The lawsuit in question was brought by Kimberly Hively in 2014, after she worked as an adjunct instructor in mathematics at Ivy Tech for 14 years, during which she not only received good reviews from her supervisors but won an award from the college for outstanding teaching.

She sued after repeatedly applying for and being rejected for permanent positions at the college and being rejected for continued employment as an adjunct. In an interview last year, she said that she traced the rejections to her sexual orientation after hearing about administrators who had commented to others about her being a lesbian in a relationship with another woman.

Tuesday's ruling, like previous decisions in the case, made no determination of the merits of Hively's suit, but focused on her right to sue under Title VII.

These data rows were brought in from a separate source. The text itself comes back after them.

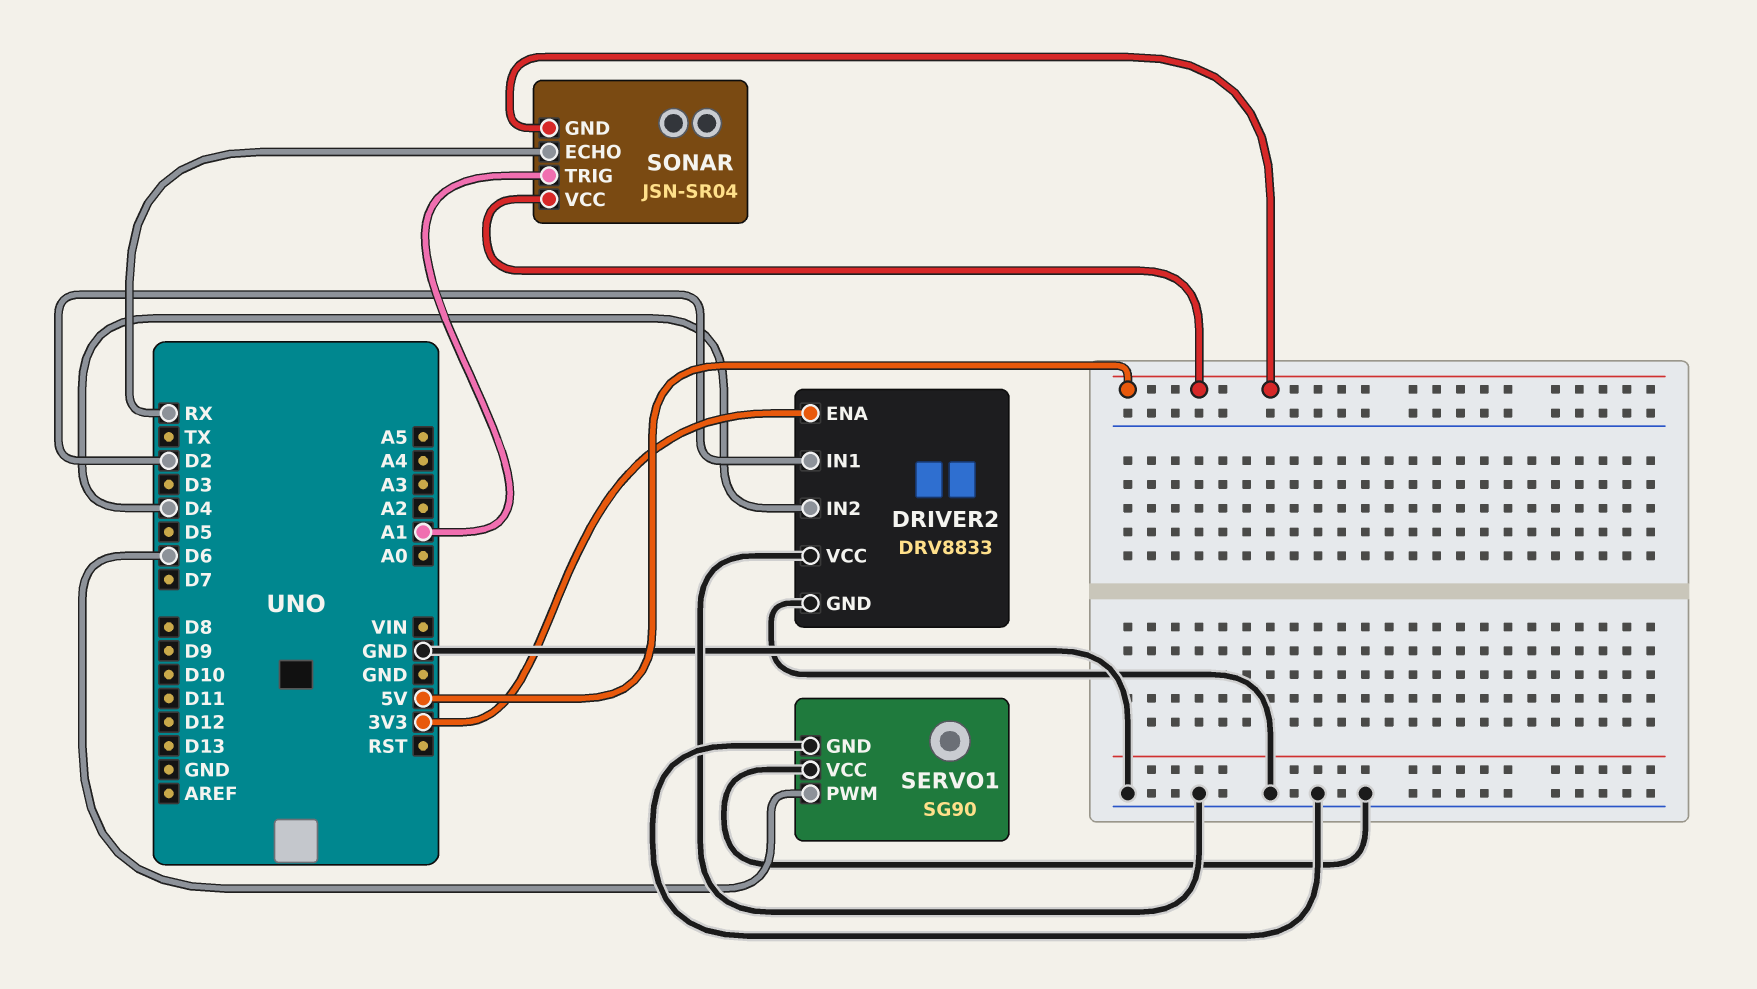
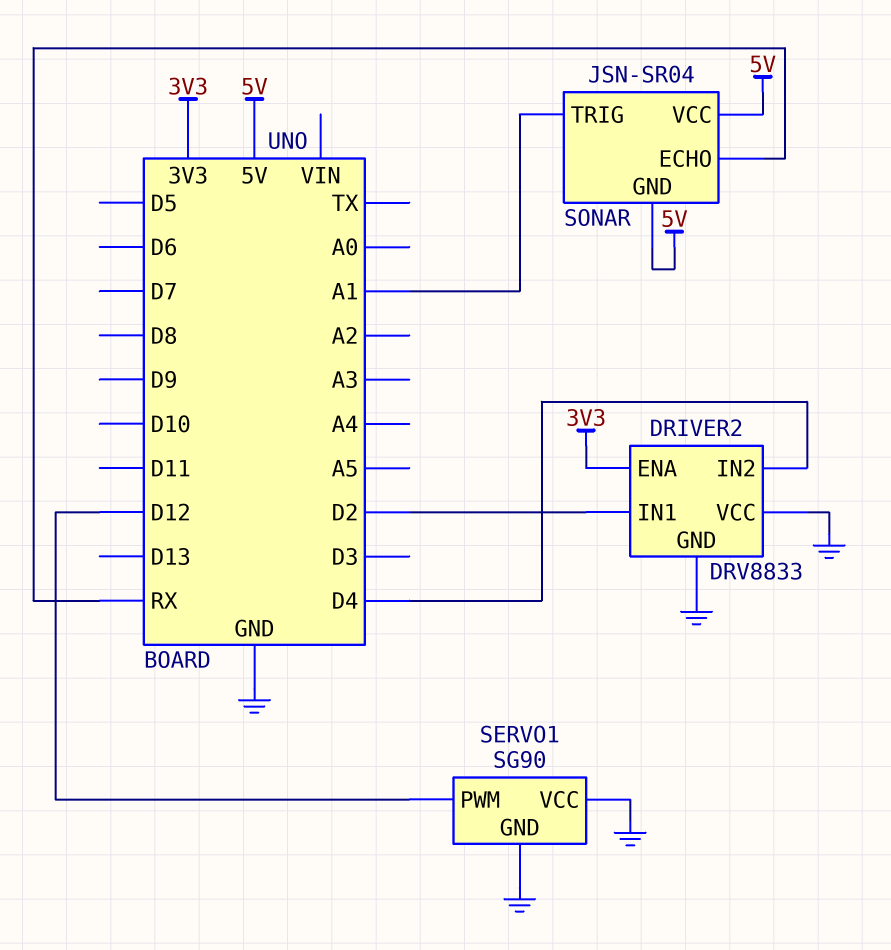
SERVO1 pin PWM: D6 -> D12

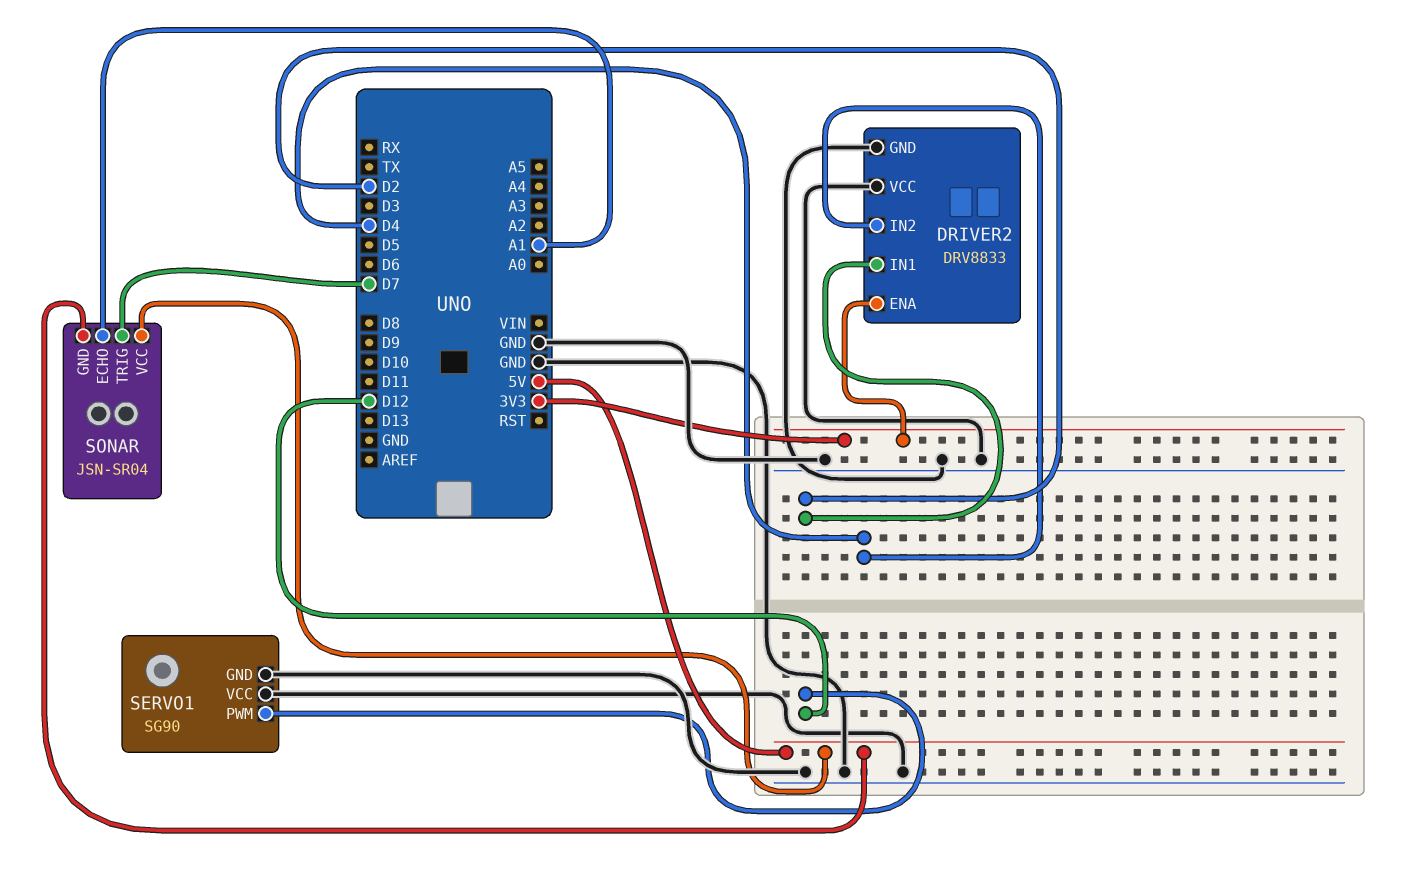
SONAR pin ECHO: RX -> A1
SONAR pin TRIG: A1 -> D7

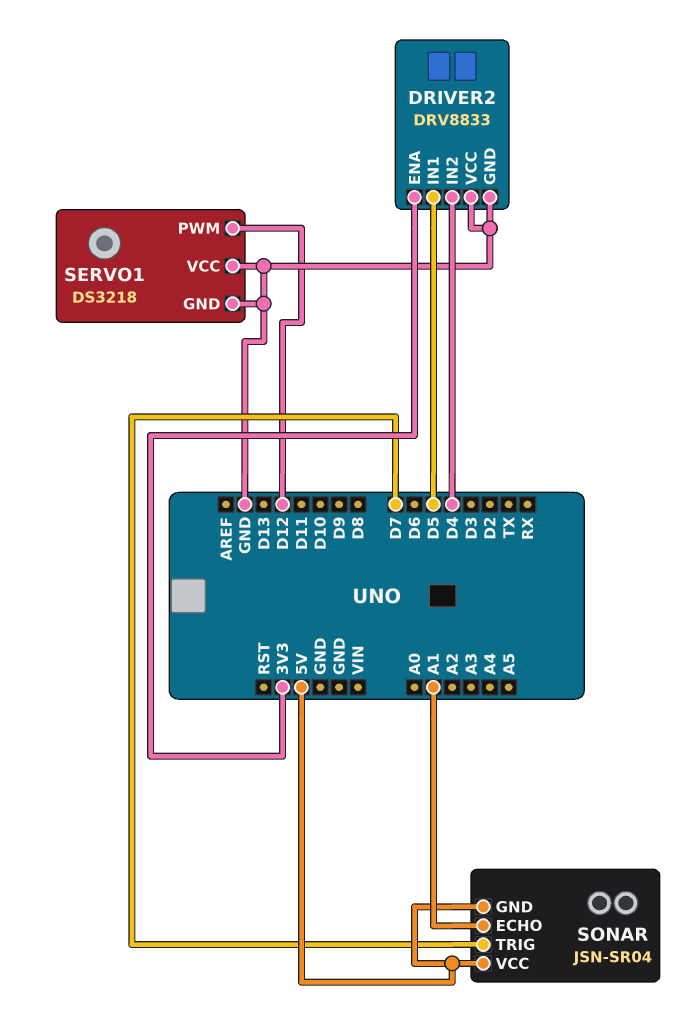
DRIVER2 pin IN1: D2 -> D5
SERVO1: SG90 -> DS3218

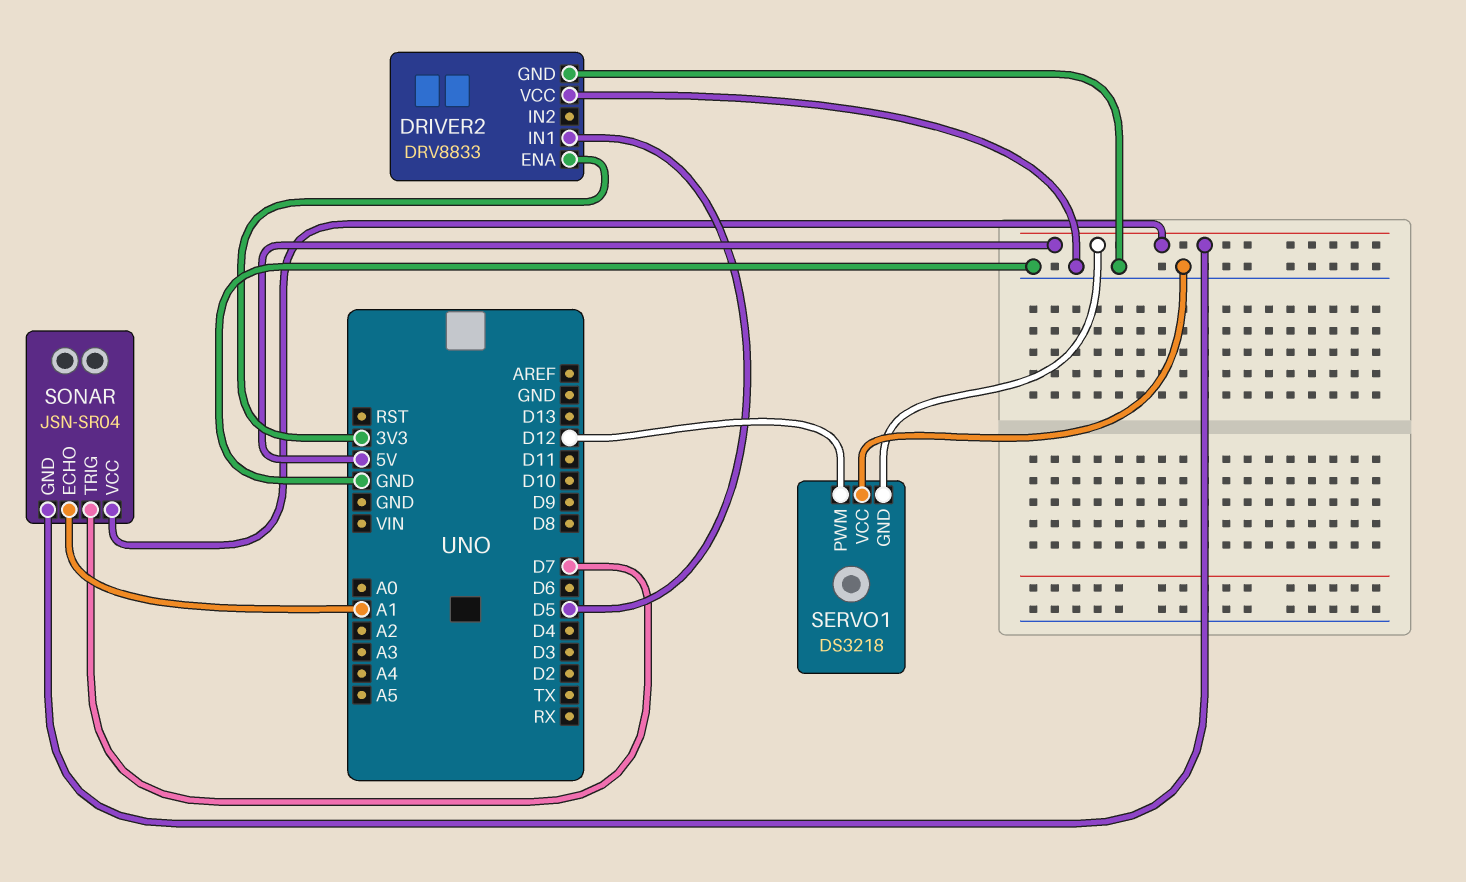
DRIVER2 pin IN2: D4 -> none
SERVO1 pin GND: GND -> 5V

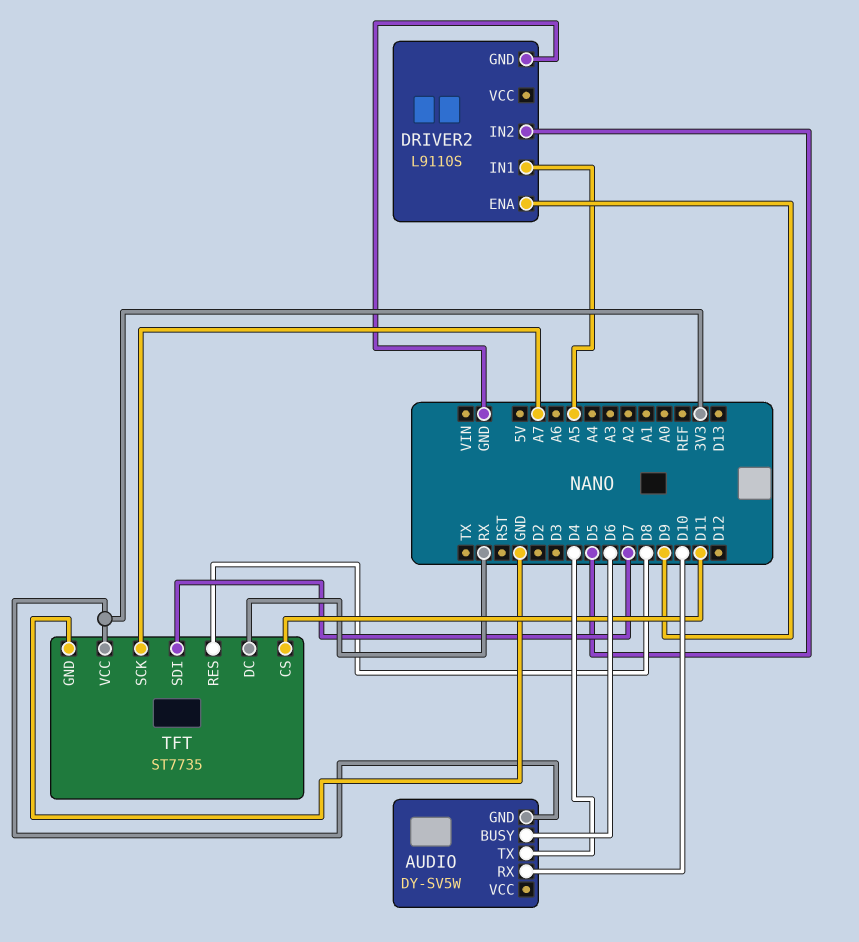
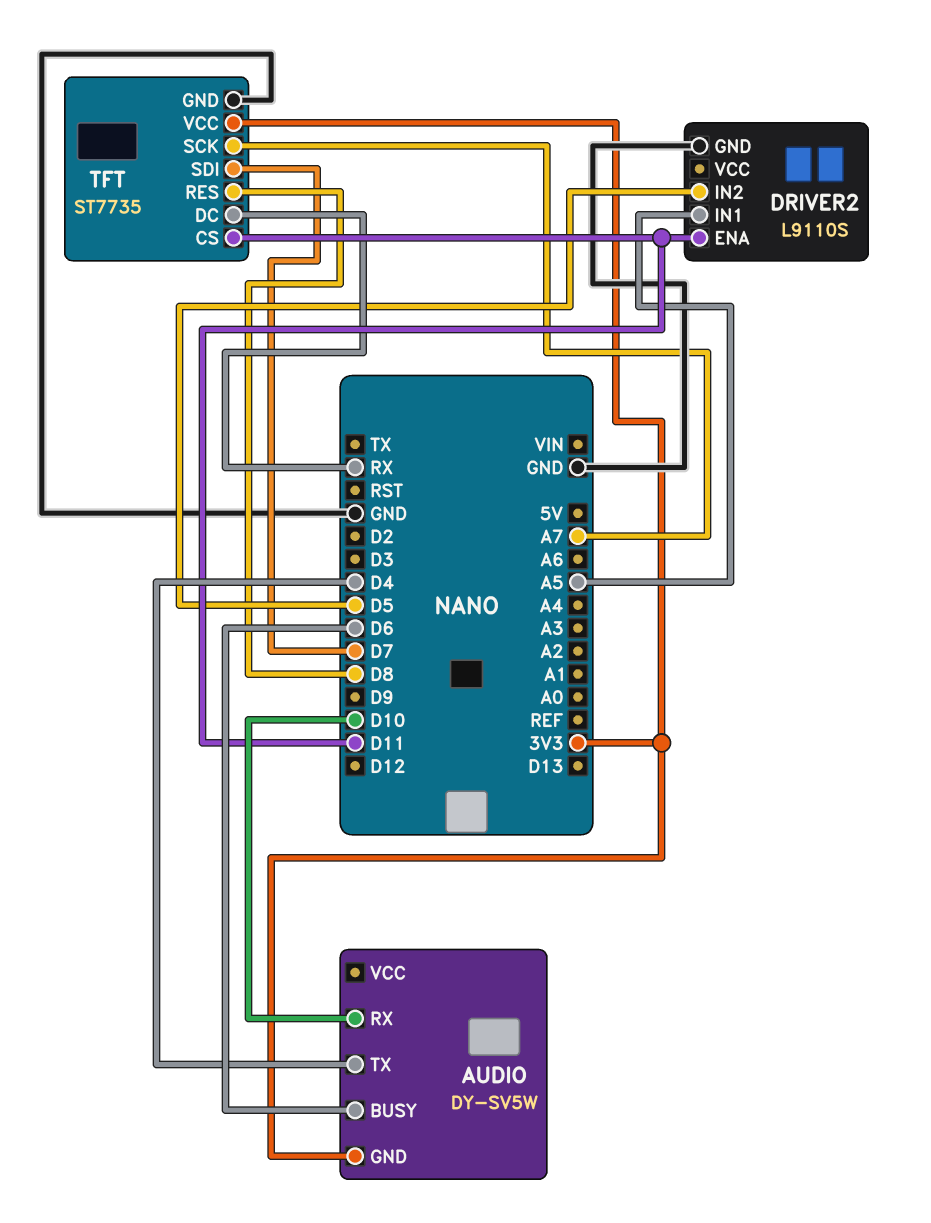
DRIVER2 pin ENA: D9 -> D11

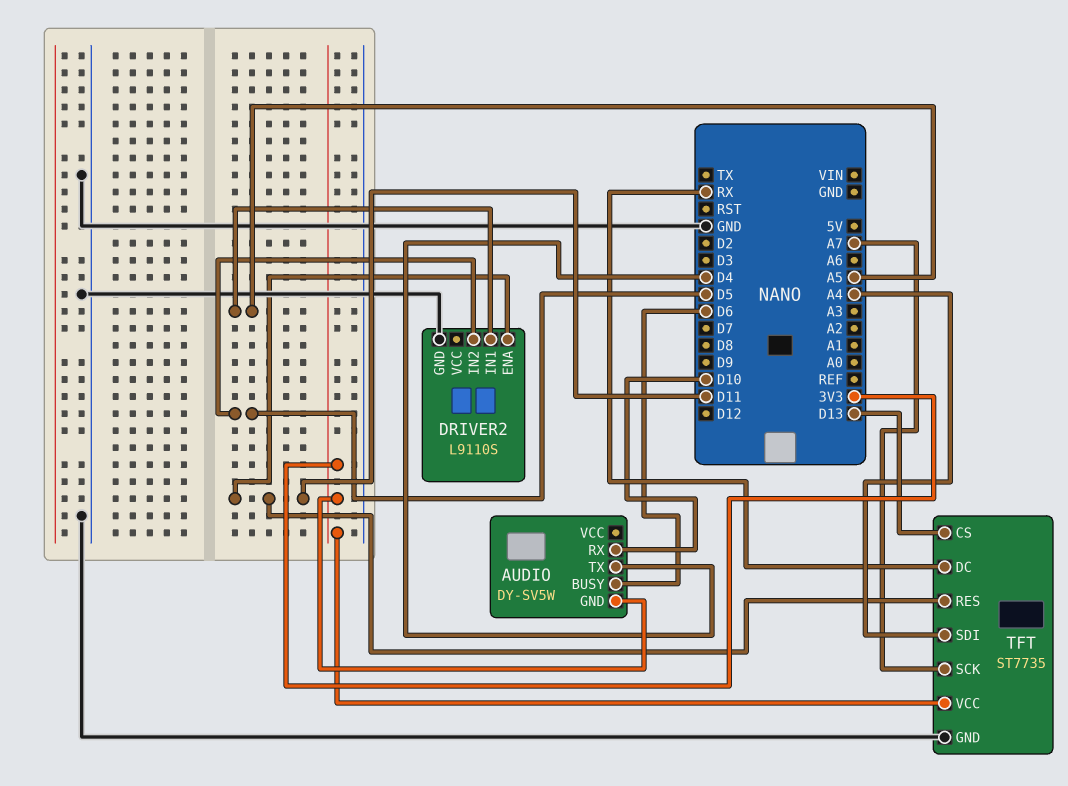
TFT pin CS: D11 -> D13
TFT pin RES: D8 -> D11
TFT pin SDI: D7 -> A4

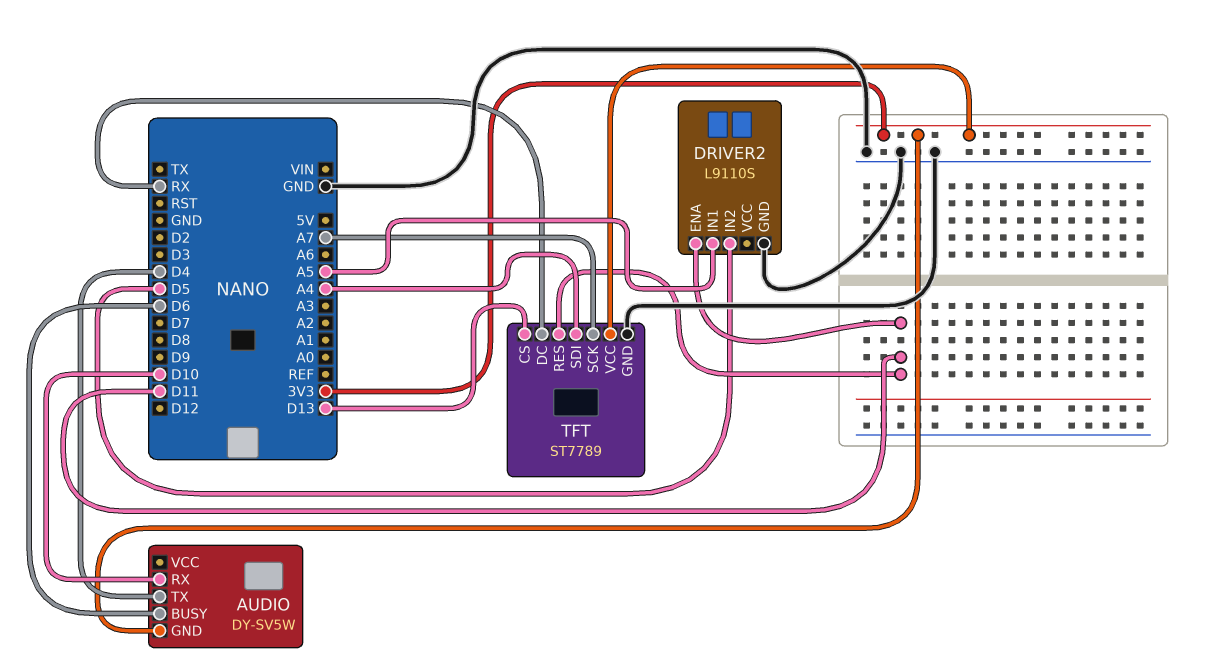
TFT: ST7735 -> ST7789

Ivy Tech, in defending itself against the suit, challenged her right to sue under Title VII. Tuesday night the college announced that it would drop that argument but would continue to fight in court on the charges of discrimination, not Hively's right to sue.

“Ivy Tech Community College rejects discrimination of all types; sexual orientation discrimination is specifically barred by our policies,” said a statement from the college. “Ivy Tech respects and appreciates the opinions rendered by the judges of the Seventh Circuit Court of Appeals and does not intend to seek Supreme Court review. The college denies that it discriminated against the plaintiff on the basis of her sex or sexual orientation and will defend the plaintiff’s claims on the merits in the trial court.”